I'm trying to get all distinct labels of a Wikidata Item.

I know I can get all labels of an item with the following query:

SELECT DISTINCT ?team ?labels WHERE {
  ?team wdt:P31 wd:Q13393265.
  ?team rdfs:label ?labels.
}
LIMIT 10

Link to query

But how would I go about only getting distinct labels (so no duplicates)?

I've tried the following:

SELECT DISTINCT ?team ?labels WHERE {
  ?team wdt:P31 wd:Q13393265.
  {
    SELECT DISTINCT * WHERE 
    {
      ?team rdfs:label ?labels.
    }
  }
}
LIMIT 10

Link to query

But the results still contain duplicate labels.

PS: limits are only set, so queries are fast while debugging. Once it works as intended, there will not be a limit

Ken White
  • 123,280
  • 14
  • 225
  • 444
Hein
  • 174
  • 1
  • 10
  • 4
    what do you mean by "duplicates" - yes, some languages will have the same **lexical form** aka string. If you want to get rid of duplicate raw strings, then `SELECT DISTINCT ?team (str(?labels) as ?label) WHERE {` is the way to go – UninformedUser Dec 16 '22 at 19:26
  • @UninformedUser thank you very much, that did it! I assumed `rdfs:label` would only return strings, so I didn't think i'd have to convert them, that was the missing info i needed. If you post it as a seperate response I can mark this question as solved. – Hein Dec 16 '22 at 19:57

1 Answers1

2

Your first query actually does show distinct labels, but the way Wikidata displays the results doesn’t make it clear.
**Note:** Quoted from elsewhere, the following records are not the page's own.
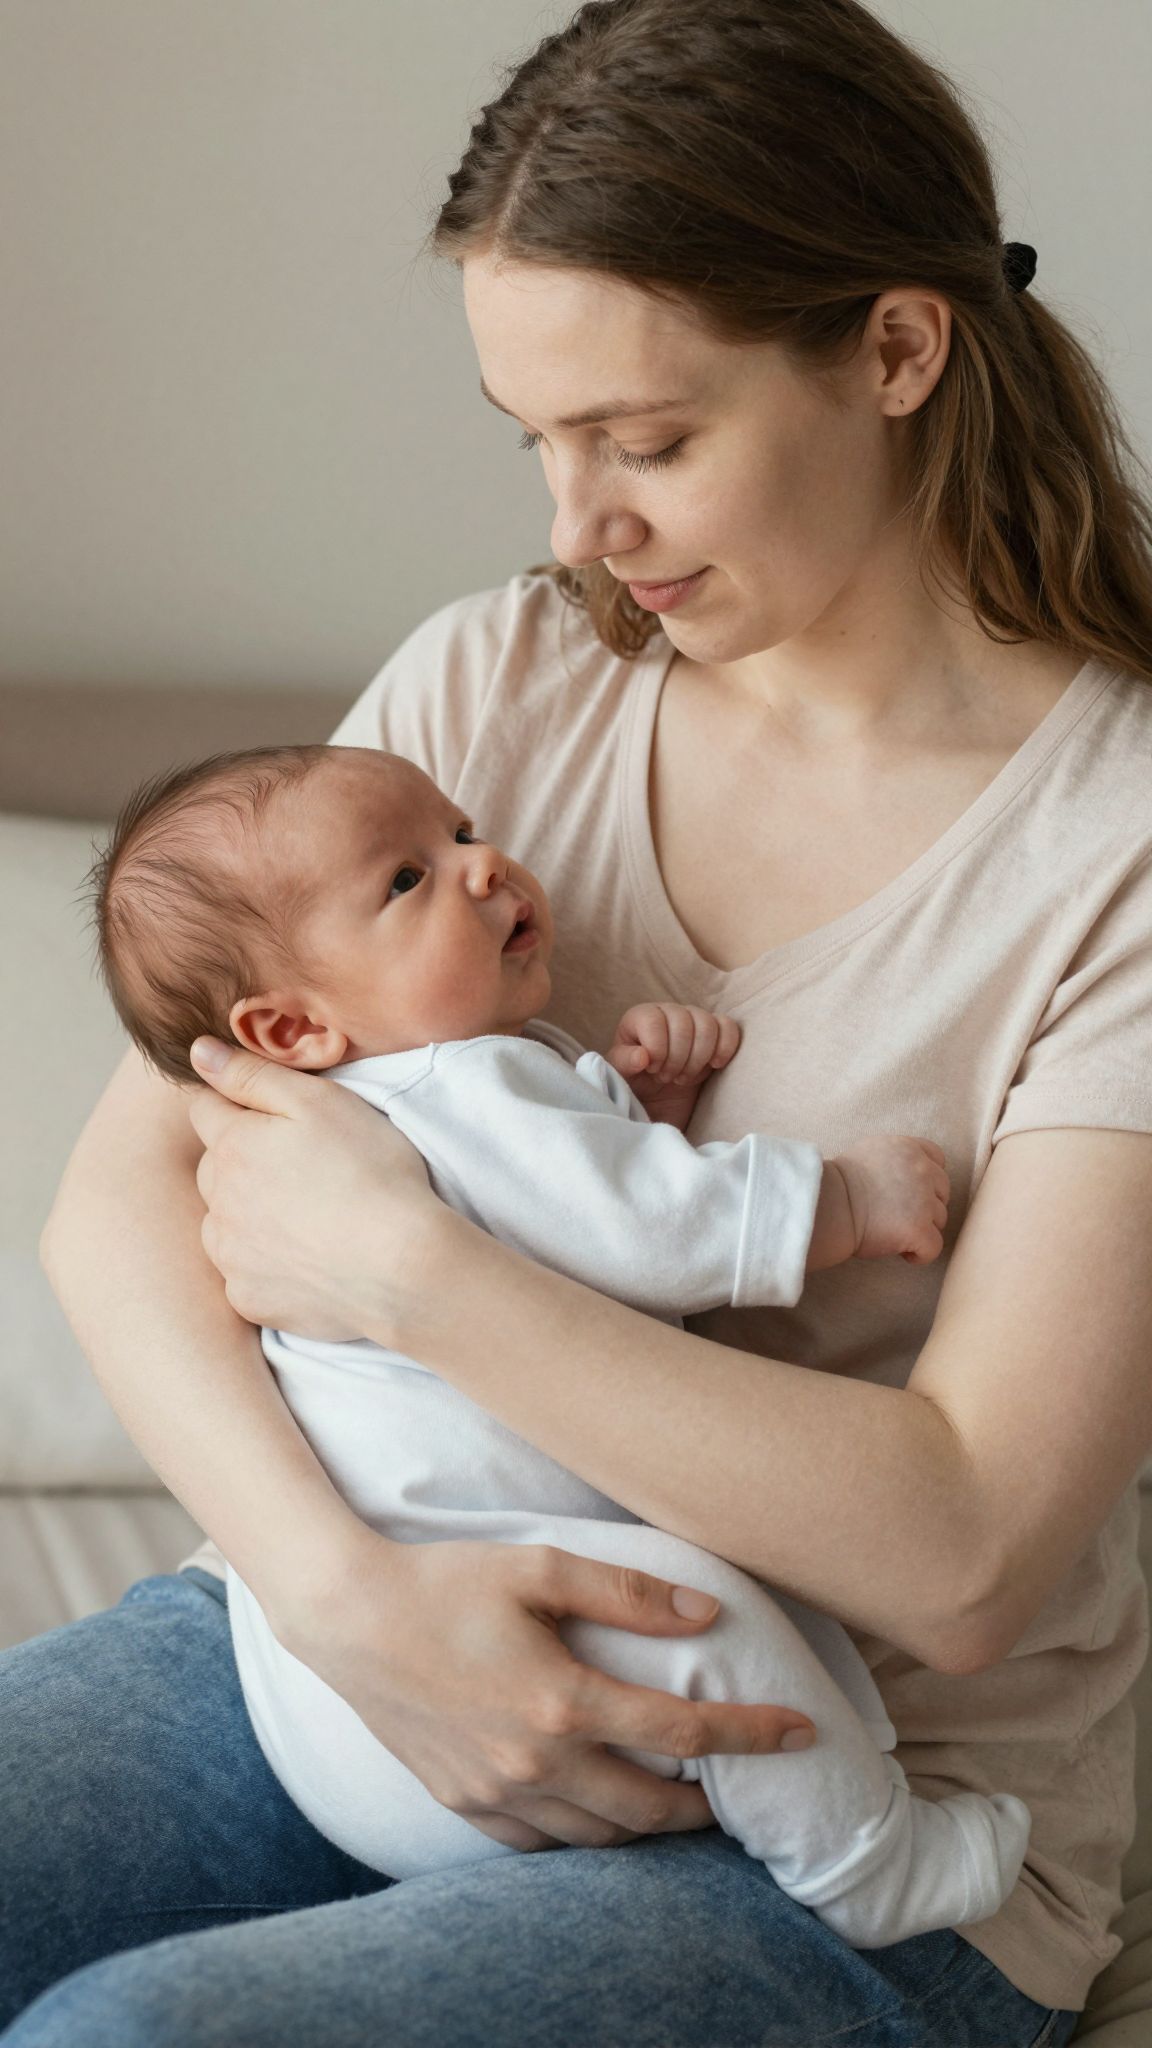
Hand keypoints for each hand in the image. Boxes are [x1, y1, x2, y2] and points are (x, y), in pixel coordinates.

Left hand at [187, 1037, 436, 1340]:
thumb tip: (198, 1053)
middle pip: (214, 1168)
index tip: (284, 1121)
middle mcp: (217, 1203)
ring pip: (225, 1224)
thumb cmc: (370, 1172)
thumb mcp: (319, 1101)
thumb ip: (252, 1074)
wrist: (403, 1268)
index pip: (207, 1110)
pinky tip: (310, 1259)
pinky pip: (246, 1274)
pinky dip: (268, 1265)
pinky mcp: (250, 1300)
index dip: (242, 1107)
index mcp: (231, 1147)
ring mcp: (231, 1257)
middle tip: (306, 1168)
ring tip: (311, 1217)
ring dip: (251, 1216)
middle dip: (244, 1162)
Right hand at [286, 1528, 816, 1850]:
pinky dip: (585, 1836)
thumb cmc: (447, 1580)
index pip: (682, 1736)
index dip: (750, 1735)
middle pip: (649, 1812)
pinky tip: (603, 1810)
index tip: (799, 1731)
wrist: (348, 1619)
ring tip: (684, 1807)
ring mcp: (496, 1795)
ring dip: (650, 1829)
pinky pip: (543, 1845)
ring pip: (598, 1838)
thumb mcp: (541, 1564)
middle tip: (743, 1792)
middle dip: (707, 1811)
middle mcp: (534, 1764)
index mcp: (562, 1702)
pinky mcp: (464, 1805)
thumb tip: (708, 1614)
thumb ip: (629, 1591)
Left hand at [607, 1004, 740, 1128]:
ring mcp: (694, 1019)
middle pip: (684, 1022)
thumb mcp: (621, 1074)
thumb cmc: (635, 1080)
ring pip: (708, 1024)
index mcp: (641, 1016)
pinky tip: (713, 1065)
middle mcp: (668, 1011)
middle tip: (667, 1077)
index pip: (654, 1020)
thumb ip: (625, 1062)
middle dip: (678, 1058)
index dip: (656, 1049)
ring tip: (684, 1077)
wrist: (656, 1096)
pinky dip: (725, 1048)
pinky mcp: (716, 1032)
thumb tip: (642, 1056)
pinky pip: (729, 1027)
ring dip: (699, 1057)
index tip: (652, 1069)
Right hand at [835, 1136, 949, 1265]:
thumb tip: (901, 1173)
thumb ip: (894, 1158)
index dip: (929, 1180)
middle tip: (900, 1217)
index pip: (938, 1160)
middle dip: (926, 1206)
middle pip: (942, 1192)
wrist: (828, 1205)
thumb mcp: (869, 1152)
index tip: (913, 1193)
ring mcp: (924, 1201)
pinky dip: (920, 1254)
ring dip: (921, 1229)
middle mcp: (922, 1170)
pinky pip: (933, 1248)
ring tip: (895, 1234)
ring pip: (939, 1220)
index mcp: (909, 1149)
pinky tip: (903, 1254)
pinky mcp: (920, 1229)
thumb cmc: (838, 1184)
These four literals are different, but Wikidata will display "foobar" every time:

"foobar"
"foobar"@en
"foobar"@en-US
"foobar"@es

To display the language, you can use lang():

SELECT DISTINCT ?team ?label (lang(?label) AS ?language) 
WHERE {
  ?team wdt:P31 wd:Q13393265.
  ?team rdfs:label ?label.
}
LIMIT 10

To ignore the language, you can use str(), which returns the lexical form:

SELECT DISTINCT ?team (str(?label) AS ?label_lexical)
WHERE {
  ?team wdt:P31 wd:Q13393265.
  ?team rdfs:label ?label.
}
LIMIT 10